The Kerala flood, as your study indicates, was caused by “multi-day extreme rainfall and partly due to high reservoir storage”. Most of these events had return periods ranging from 100 to 200 years. On the other hand, in terms of reservoir fullness, the Idukki, Kakki, and Periyar reservoirs experienced “extreme rainfall of more than 500 years return period”. In view of aggregate changes in climate either locally or globally, say over the past 50 years, do you think the return periods could shrink dramatically?
Since the frequency of extreme rainfall events has increased during the last few decades, the possibility of reduction in the return period of such events cannot be ruled out. In fact, research has shown that under the warming climate the return periods of both floods and rainfall events are reduced. In India, the frequency of extreme rain events has increased and the number of low-intensity rainy days has significantly declined between 1951 and 2017.
Reservoir storage was a critical aspect of the floods. You observe in your paper that, “reservoir operations can be more effective by incorporating the extended range extreme rainfall forecasts”. From the perspective of global best practices, could we possibly illustrate it with empirical examples?
Reservoir operations can be very critical if the frequency of extreme rainfall events has increased. The reservoirs before the 2018 flood in Kerala were almost full due to above normal seasonal rainfall, which is important for water management. Therefore, water storage in reservoirs is essential for agriculture and drinking water supply. However, what we need is a linkage between reservoir operations and meteorological forecast. Here it is important to note that meteorological forecast scan be relied upon only to a certain extent. For instance, in case of a false alarm of extreme rainfall if a significant portion of storage is released then it could be costly for irrigation during the dry season. Heavy-rainfall forecast of a longer lead time of 4-7 days will be required to properly operate major reservoirs if they are full.
Finally, and paradoxically, near-drought conditions are being reported in Kerala’s Idukki and Wayanad districts, two of the state’s district among the worst hit by the recent rains. Based on the tools you have developed that can forecast/measure drought conditions up to 5 km proximity, can we now equip our administrations to take better-informed decisions in water management?

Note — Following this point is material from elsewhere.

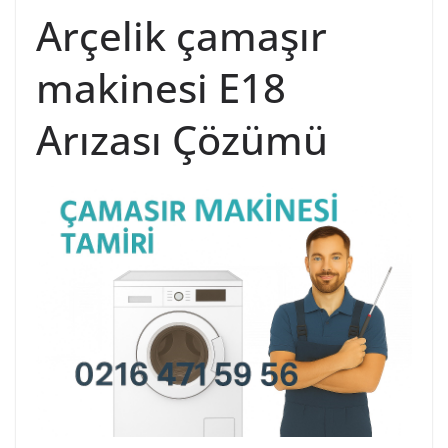
Arçelik çamaşır
makinesi E18
Arızası Çözümü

The topography of Kerala is heterogeneous and most of the reservoirs are located in upstream areas. Therefore, if a significant portion of reservoir storage was released during the flooding, then reservoirs can experience below normal storage during the post-monsoon season. The other possibility is that most of the flood waters drained off to the sea and did not contribute to groundwater recharge. Groundwater recharge and information available on drought monitoring and forecast can probably be the two most important aspect of our current and future water management.